Mussa António, 29 anos, é parte desta estatística e, como Afonso, perdeu dois irmãos durante a fuga e só chegou ao Centro de Trânsito com a sua esposa e quatro filhos.
"Eu fugi com a minha esposa e quatro filhos e perdi os meus dois irmãos, que estão no mato, ainda, eu não sei onde estão", diz o carpinteiro que foge pela terceira vez.
Foram mais de três horas de caminhada, sem comida e água, com dois filhos ao colo, a mais velha, de seis anos, a caminhar sozinha e a esposa a segurar o outro.
Mussa António chegou à EPC dos Coqueiros só com a roupa do corpo e preocupado com os irmãos desaparecidos.
"Naquele dia eu estava na minha casa a sentar só, a fazer nada, eles entraram no centro e começaram a disparar e nós começámos a correr até chegar aqui. Não levei nada", queixa-se, referindo que o passo a seguir é "arranjar maneira" de voltar para casa para "procurar a vida".
"A minha vida estou a procurar ali mesmo, aqui não tenho maneira para procurar a minha vida. Eu não sei quando voltar, tenho medo, mas tenho que voltar. Se atacarem vou fugir de novo", afirma Mussa António.
A convicção de Mussa é a de quase todos os deslocados. Têm medo dos terroristas, mas ainda assim querem regressar às suas zonas de origem, assumindo sempre a possibilidade de uma nova fuga e consequentes perdas, mas nada a que já não estejam acostumados.
Fugas repentinas e recorrentes em que deixam mandioca, ervilha e milho para trás, além de perderem familiares no trajeto de quilómetros feito muitas vezes a pé e com crianças ao colo.
Do total de 57.034 deslocados em duas semanas em Chiúre, 490 são grávidas, 1.077 idosos, 191 pessoas com problemas de mobilidade e 126 crianças separadas dos pais, indica a OIM, no mais recente relatório a que a Lusa teve acesso.
Segundo esta agência da ONU, os agentes no terreno apontam que "a alimentação é a necessidade humanitária mais urgente", seguida de abrigo e itens não alimentares.
Elementos associados ao grupo extremista Estado Islâmico reivindicaram na segunda-feira novos ataques nos distritos de Chiúre e Muidumbe, com pelo menos cinco pessoas decapitadas, num momento crescente de violência naquela província moçambicana.
Vários distritos de Cabo Delgado, sobretudo Chiúre, estão a registar uma crescente atividade por parte de elementos destes grupos nos últimos dias.

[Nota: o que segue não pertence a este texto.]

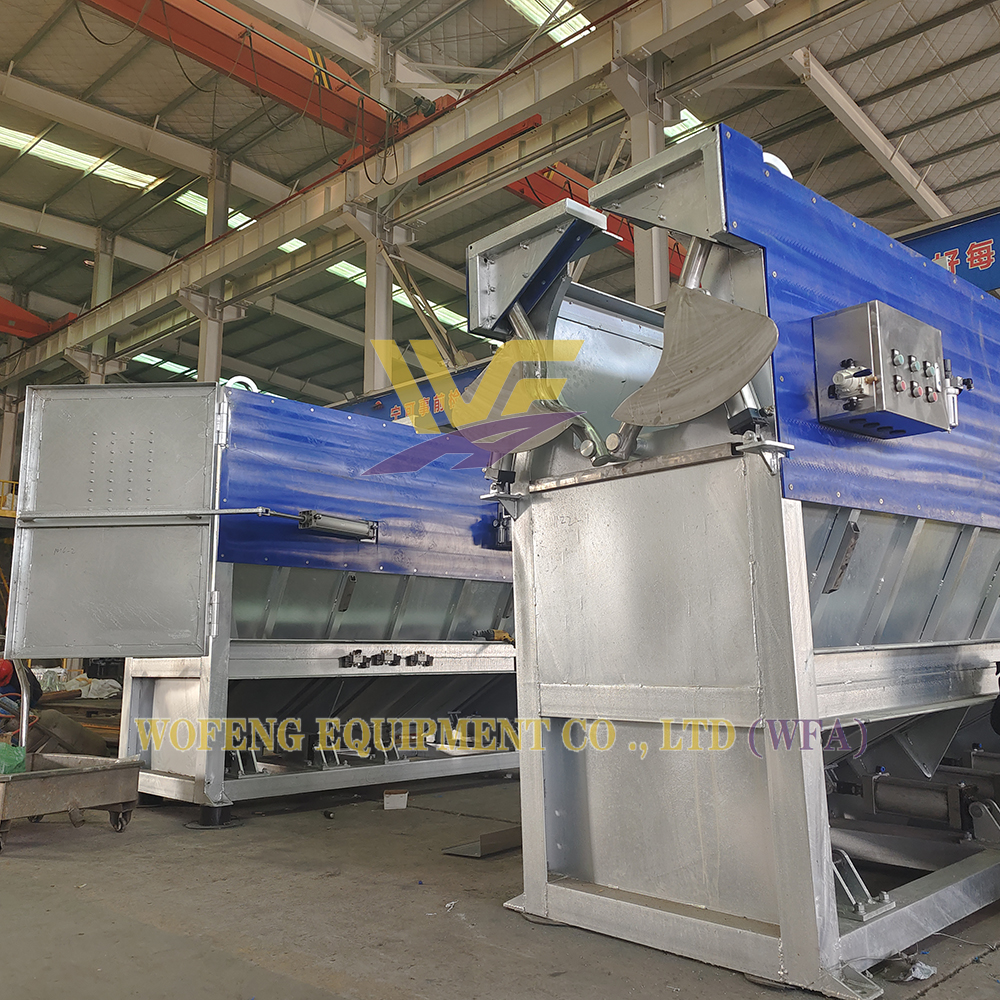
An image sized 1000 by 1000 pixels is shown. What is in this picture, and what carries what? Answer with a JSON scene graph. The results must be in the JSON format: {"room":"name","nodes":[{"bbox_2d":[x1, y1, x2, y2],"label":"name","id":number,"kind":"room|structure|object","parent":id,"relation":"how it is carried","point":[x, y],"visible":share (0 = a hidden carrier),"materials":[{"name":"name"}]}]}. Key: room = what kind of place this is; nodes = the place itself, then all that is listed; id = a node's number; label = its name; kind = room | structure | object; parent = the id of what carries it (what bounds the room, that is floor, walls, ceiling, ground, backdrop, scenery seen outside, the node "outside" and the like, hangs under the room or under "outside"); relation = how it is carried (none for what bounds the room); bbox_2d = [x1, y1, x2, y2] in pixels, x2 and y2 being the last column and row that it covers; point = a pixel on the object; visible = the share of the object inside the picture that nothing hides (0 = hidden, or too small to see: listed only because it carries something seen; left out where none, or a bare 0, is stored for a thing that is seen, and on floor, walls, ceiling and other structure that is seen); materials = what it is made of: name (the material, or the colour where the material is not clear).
{"room":"warehouse","nodes":[
{"label":"warehouse","id":0,"kind":"room"},
{"bbox_2d":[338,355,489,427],"label":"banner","id":1,"kind":"object","parent":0,"point":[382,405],"visible":0.13,"materials":[{"name":"blue"}]},
{"bbox_2d":[0,770,999,999],"label":"concrete floor","id":2,"kind":"structure","parent":0,"point":[963,981],"materials":[{"name":"grey concrete"}]},
{"bbox_2d":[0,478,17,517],"label":"yellow railing","id":3,"kind":"object","parent":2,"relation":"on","point":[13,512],"visible":0.32,"materials":[{"name":"yellow metal"}]},
{"bbox_2d":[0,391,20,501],"label":"steel column","id":4,"kind":"structure","parent":2,"relation":"on","point":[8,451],"materials":[{"name":"white metal"}]},
{"bbox_2d":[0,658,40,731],"label":"person","id":5,"kind":"object","parent":2,"relation":"on","point":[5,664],"visible":0.56},
{"bbox_2d":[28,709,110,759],"label":"sack","id":6,"kind":"object","parent":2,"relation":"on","point":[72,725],"visible":0.64,"materials":[{"name":"brown"}]},
{"bbox_2d":[0,750,144,851],"label":"metal cart","id":7,"kind":"object","parent":2,"relation":"on","point":[91,780],"visible":0.96,"materials":[{"name":"metal"}]},
{"bbox_2d":[0,742,26,775],"label":"green plastic bag","id":8,"kind":"object","parent":7,"relation":"in","point":[15,763],"visible":0.86,"materials":[{"name":"green plastic"}]},
{"bbox_2d":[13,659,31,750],"label":"metal pipe","id":9,"kind":"object","parent":7,"relation":"attached to","point":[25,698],"visible":0.76,"materials":[{"name":"metal"}]},
{"bbox_2d":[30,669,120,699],"label":"plastic sheet","id":10,"kind":"object","parent":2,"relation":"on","point":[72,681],"visible":0.46,"materials":[{"name":"white plastic"}]},
{"bbox_2d":[83,229,118,384],"label":"steel column","id":11,"kind":"structure","parent":2,"relation":"on","point":[101,274],"materials":[{"name":"metal"}]},
{"bbox_2d":[196,148,232,383],"label":"steel column","id":12,"kind":"structure","parent":2,"relation":"on","point":[210,352],"materials":[{"name":"metal"}]},
{"bbox_2d":[10,377,518,820],"label":"machine","id":13,"kind":"object","parent":2,"relation":"on","point":[270,589],"visible":0.67,"materials":[{"name":"blue metal"}]},
{"bbox_2d":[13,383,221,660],"label":"door","id":14,"kind":"structure","parent":13,"relation":"attached to","point":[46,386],"materials":[{"name":"grey metal"}]},
{"bbox_2d":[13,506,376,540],"label":"arm","id":15,"kind":"object","parent":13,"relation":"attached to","point":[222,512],"visible":0.97},
{"bbox_2d":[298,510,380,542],"label":"pneumatic cylinder","id":16,"kind":"object","parent":13,"relation":"attached to","point":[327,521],"visible":0.91,"materials":[{"name":"grey metal"}]},
{"bbox_2d":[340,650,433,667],"label":"valves","id":17,"kind":"object","parent":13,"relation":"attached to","point":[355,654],"visible":0.96,"materials":[{"name":"metal"}]},
{"bbox_2d":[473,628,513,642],"label":"power tool","id":18,"kind":"object","parent":13,"relation":"on","point":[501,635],"visible":0.83,"materials":[{"name":"yellow"}]},
{"bbox_2d":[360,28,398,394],"label":"steel column","id":19,"kind":"structure","parent":2,"relation":"on","point":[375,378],"materials":[{"name":"white metal"}]},
{"bbox_2d":[1,0,830,391],"label":"steel beam","id":20,"kind":"structure","parent":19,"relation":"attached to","point":[79,335],"materials":[{"name":"metal"}]},
{"bbox_2d":[0,295,79,341],"label":"crane beam","id":21,"kind":"object","parent":20,"relation":"on","point":[41,325],"visible":0.62,"materials":[{"name":"red metal"}]},
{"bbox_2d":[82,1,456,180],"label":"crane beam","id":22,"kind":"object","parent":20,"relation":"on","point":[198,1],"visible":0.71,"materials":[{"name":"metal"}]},
{"bbox_2d":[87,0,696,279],"label":"crane","id":23,"kind":"object","parent":20,"relation":"on","point":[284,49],"visible":0.55,"materials":[{"name":"metal"}]},
{"bbox_2d":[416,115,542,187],"label":"red beam","id":24,"kind":"object","parent":20,"relation":"attached to","point":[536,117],"visible":0.6,"materials":[{"name":"red metal"}]},
{"bbox_2d":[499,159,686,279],"label":"crane beam","id":25,"kind":"object","parent":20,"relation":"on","point":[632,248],"visible":0.23,"materials":[{"name":"red metal"}]},
{"bbox_2d":[382,789,408,810],"label":"white box","id":26,"kind":"object","parent":2,"relation":"on","point":[403,797],"visible":0.99,"materials":[{"name":"white cardboard"}]},
{"bbox_2d":[443,824,521,858],"label":"metal plate","id":27,"kind":"object","parent":2,"relation":"on","point":[486,851],"visible":0.68,"materials":[{"name":"metal"}]},
{"bbox_2d":[613,51,671,305],"label":"steel column","id":28,"kind":"structure","parent":2,"relation":"on","point":[641,282],"materials":[{"name":"white metal"}]},
{"bbox_2d":[478,125,999,996],"label":"machine","id":29,"kind":"object","parent":2,"relation":"on","point":[763,664],"visible":0.91,"materials":[{"name":"metal"}]},
{"bbox_2d":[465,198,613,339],"label":"guard","id":30,"kind":"object","parent":29,"relation":"attached to","point":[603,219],"visible":0.94,"materials":[{"name":"metal"}]},
{"bbox_2d":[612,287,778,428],"label":"guard","id":31,"kind":"object","parent":29,"relation":"attached to","point":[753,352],"visible":0.92,"materials":[{"name":"grey metal"}]},
{"bbox_2d":[813,302,956,438],"label":"control box","id":32,"kind":"object","parent":29,"relation":"attached to","point":[848,371],"visible":0.96,"materials":[{"name":"grey metal"}]},
{"bbox_2d":[885,955,935,982],"label":"plastic scrap","id":33,"kind":"object","parent":2,"relation":"on","point":[917,974],"visible":0.83,"materials":[{"name":"white plastic"}]},
{"bbox_2d":[1,0,999,406],"label":"ceiling","id":34,"kind":"structure","parent":0,"point":[865,102],"materials":[{"name":"grey metal"}]},
{"bbox_2d":[0,125,161,191],"label":"skylight","id":35,"kind":"object","parent":34,"relation":"in","point":[13,139],"visible":0.61,"materials":[{"name":"white plastic"}]},
{"bbox_2d":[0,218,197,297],"label":"steel beam","id":36,"kind":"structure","parent":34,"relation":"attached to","point":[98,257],"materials":[{"name":"beige metal"}]},
{"bbox_2d":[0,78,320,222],"label":"steel beam","id":37,"kind":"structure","parent":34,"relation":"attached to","point":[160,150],"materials":[{"name":"beige metal"}]},
{"bbox_2d":[134,354,193,376],"label":"skylight","id":38,"kind":"object","parent":34,"relation":"in","point":[175,366],"visible":0.48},
{"bbox_2d":[175,190,303,256],"label":"skylight","id":39,"kind":"object","parent":34,"relation":"in","point":[239,221],"visible":0.25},
{"bbox_2d":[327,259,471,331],"label":"skylight","id":40,"kind":"object","parent":34,"relation":"in","point":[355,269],"visible":0.28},
{"bbox_2d":[504,0,591,47],"label":"skylight","id":41,"kind":"object","parent":34,"relation":"in","point":[515,1],"visible":0.31,"materials":[{"name":"white plastic"}]},
{"bbox_2d":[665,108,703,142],"label":"skylight","id":42,"kind":"object","parent":34,"relation":"in","point":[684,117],"visible":0.2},
{"bbox_2d":[894,205,999,293],"label":"blue sign","id":43,"kind":"object","parent":34,"relation":"hanging from","point":[946,236],"visible":0.43,"materials":[{"name":"blue"}]}
]}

Na semana passada, extremistas reivindicarem também a decapitação, em locais diferentes, de pelos menos três cristãos moçambicanos.
O ministro da Defesa Nacional admitiu, em 31 de julho, preocupação com a onda de novos ataques em Cabo Delgado, adiantando que as forças de defesa estão no terreno a perseguir os rebeldes armados.
A província de Cabo Delgado, rica em gás, enfrenta desde 2017 uma insurgência armada que já provocou mais de um milhão de deslocados.